Campion quits NPCA, calls on board to resign
Decades-old board appointment process has never been used, says a former CAO
Niagara Region’s out-going Niagara Peninsula Conservation Authority representatives must resign, says Welland Mayor Frank Campion, who stepped down from the embattled agency Wednesday.
Campion said voters spoke loud and clear in Oct. 22 election, which saw most of NPCA’s regional representatives lose their elected seats.
“The voters made it very clear they no longer wanted this board, and I think you have to respect that,” said Campion, who was reelected.
On Wednesday morning he filed his resignation, effective Nov. 30, with outgoing NPCA chair and Fort Erie regional councillor Sandy Annunziata.
“I believe the mandate of the board should expire at the end of the regional council term,” Campion’s letter of resignation said.
“While this may not be legislatively required, I believe there is an ethical and moral responsibility to step down and would urge all other Niagara regional councillors who are NPCA board members to resign as well.”
Campion said his resignation is a response to a Nov. 23 missive from Annunziata to the Region saying the current NPCA board will not stand down until a new board is chosen through a 24year-old, never-before-used process.
That process — laid out in a 1994 Ontario government directive — would see Annunziata preside over a series of meetings that would approve the next board of directors.
That suggestion did not sit well with St. Catharines city councillors, who unanimously voted Monday night to ask regional council to select an interim NPCA board to govern the agency until municipal councils have finished selecting citizen appointees.
“I think it’s important that that board just go away,” said Mayor
Walter Sendzik told NPCA CAO Mark Brickell at Monday’s meeting.
In the past, regional council appointed NPCA board members, either from among regional councillors or approving citizen appointees chosen by local municipalities.
Annunziata’s letter references a 1994 order in council that carves up Niagara municipalities into three zones, each of which gets four NPCA board members. Each group can recommend board appointees, and the mayors from each group have to meet with the NPCA chair and vote on who the board members will be.

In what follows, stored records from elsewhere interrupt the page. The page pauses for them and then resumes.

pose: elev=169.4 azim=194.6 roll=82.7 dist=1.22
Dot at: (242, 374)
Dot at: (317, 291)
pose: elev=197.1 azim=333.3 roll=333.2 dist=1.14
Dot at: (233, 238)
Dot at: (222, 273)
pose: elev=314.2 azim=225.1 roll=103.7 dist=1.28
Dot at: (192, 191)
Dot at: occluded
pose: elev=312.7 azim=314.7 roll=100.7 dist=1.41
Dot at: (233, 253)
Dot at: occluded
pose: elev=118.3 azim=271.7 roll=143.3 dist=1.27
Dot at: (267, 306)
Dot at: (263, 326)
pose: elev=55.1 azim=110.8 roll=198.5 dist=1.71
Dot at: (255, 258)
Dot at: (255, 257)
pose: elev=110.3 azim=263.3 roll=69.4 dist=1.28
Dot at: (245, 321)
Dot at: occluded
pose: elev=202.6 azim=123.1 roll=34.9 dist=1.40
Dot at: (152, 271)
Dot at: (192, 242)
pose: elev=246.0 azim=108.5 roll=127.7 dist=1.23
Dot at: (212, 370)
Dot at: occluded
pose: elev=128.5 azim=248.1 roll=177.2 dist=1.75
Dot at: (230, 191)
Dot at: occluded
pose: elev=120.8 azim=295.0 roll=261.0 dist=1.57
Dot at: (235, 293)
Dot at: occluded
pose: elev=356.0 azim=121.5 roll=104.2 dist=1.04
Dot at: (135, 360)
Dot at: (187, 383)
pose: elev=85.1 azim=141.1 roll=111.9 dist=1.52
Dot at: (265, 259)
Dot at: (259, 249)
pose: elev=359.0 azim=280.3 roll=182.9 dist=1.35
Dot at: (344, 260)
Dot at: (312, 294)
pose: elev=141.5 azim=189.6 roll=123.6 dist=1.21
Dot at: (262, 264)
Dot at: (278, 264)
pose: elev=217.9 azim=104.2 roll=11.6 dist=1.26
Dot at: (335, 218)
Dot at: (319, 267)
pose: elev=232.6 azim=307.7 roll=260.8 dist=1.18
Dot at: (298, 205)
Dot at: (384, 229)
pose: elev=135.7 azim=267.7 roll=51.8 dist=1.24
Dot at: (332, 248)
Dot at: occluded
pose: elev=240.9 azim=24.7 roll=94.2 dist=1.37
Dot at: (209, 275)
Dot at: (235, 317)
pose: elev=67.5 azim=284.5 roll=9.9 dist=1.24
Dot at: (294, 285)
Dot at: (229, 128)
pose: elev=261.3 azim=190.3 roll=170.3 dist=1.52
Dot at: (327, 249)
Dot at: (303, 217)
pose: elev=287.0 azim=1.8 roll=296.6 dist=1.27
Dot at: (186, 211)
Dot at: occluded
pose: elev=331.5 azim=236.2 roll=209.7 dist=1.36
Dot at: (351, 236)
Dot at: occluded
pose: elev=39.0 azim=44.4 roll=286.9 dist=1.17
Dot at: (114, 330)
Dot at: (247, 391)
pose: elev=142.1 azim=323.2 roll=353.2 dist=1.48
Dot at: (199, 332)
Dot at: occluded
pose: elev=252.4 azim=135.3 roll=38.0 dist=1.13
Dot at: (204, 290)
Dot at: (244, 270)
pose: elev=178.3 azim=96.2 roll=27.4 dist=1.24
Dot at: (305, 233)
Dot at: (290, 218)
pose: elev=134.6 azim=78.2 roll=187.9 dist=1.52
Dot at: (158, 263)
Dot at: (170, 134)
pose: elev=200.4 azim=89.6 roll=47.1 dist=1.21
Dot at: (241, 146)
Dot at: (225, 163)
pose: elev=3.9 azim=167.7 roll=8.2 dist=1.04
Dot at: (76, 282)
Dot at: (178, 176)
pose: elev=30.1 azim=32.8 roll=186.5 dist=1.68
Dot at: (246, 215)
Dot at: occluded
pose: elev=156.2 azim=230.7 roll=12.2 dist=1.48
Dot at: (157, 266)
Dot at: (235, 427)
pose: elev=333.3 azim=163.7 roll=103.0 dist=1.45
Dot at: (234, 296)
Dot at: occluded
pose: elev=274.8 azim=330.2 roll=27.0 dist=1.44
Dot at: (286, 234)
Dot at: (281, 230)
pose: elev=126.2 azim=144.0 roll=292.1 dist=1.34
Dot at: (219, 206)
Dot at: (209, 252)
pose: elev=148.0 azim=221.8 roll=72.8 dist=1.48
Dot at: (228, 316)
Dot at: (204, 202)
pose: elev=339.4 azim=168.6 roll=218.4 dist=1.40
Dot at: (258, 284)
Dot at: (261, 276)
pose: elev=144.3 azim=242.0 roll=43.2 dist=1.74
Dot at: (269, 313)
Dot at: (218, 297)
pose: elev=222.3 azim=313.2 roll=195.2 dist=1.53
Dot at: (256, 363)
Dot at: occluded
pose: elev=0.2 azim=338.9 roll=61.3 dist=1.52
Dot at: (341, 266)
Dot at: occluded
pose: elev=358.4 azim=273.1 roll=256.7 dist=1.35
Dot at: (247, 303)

Annunziata has declined to speak about his letter or how much influence he would have over this process should it be used.
Brickell said the order was discovered by NPCA staff when investigating a request by the City of Hamilton to have more board members.
An NPCA lawyer said the directive supersedes the Conservation Authorities Act, the legislation governing NPCA.
According to former NPCA CAO Andy Burt — he served from 1984 to 2008 — the 1994 procedure has never been used.
He said in the 1980s the NPCA board had 32 members. The province and NPCA moved to reduce the size of the board, first cutting it down to 22 members and then to the current 15, with 12 of those members representing Niagara.
When the last change happened in 1994, the province issued the order in council which gerrymandered the selection process to ensure Niagara kept control of the agency over Hamilton.
The act says the regional government will select the members of the board, Burt said, and the number of board members a municipality receives is set against the size of a population.
A municipality with a population between 250,000 and 500,000 would get four board members. One with less than 250,000 would get four.
Niagara Region has a population of about 450,000. Under that formula, Hamilton — with more than 500,000 people but with only a small territory that falls under NPCA jurisdiction — would have six members.
Burt said to ensure Niagara controlled the NPCA board, it asked the province to set some rules. The resulting order created the three zones of Niagara municipalities, each with a population less than 250,000, resulting in four board members each, giving Niagara 12 in total.
However, the order in council’s selection process was never used.
Burt said Niagara regional council continued to directly appoint board members, whose service ended when the term of council concluded.
Although NPCA says the 1994 directive is in force, Brock University political science professor David Siegel said that might not be the case. He said orders in council do not exist in a vacuum, but are directly connected to a specific piece of legislation. When that legislation is changed, the order in council no longer applies.
The Conservation Authorities Act was last amended in 2017.
Siegel said if the 1994 directive is not valid and if the act doesn’t prescribe the current NPCA board composition, then past practice could decide the issue.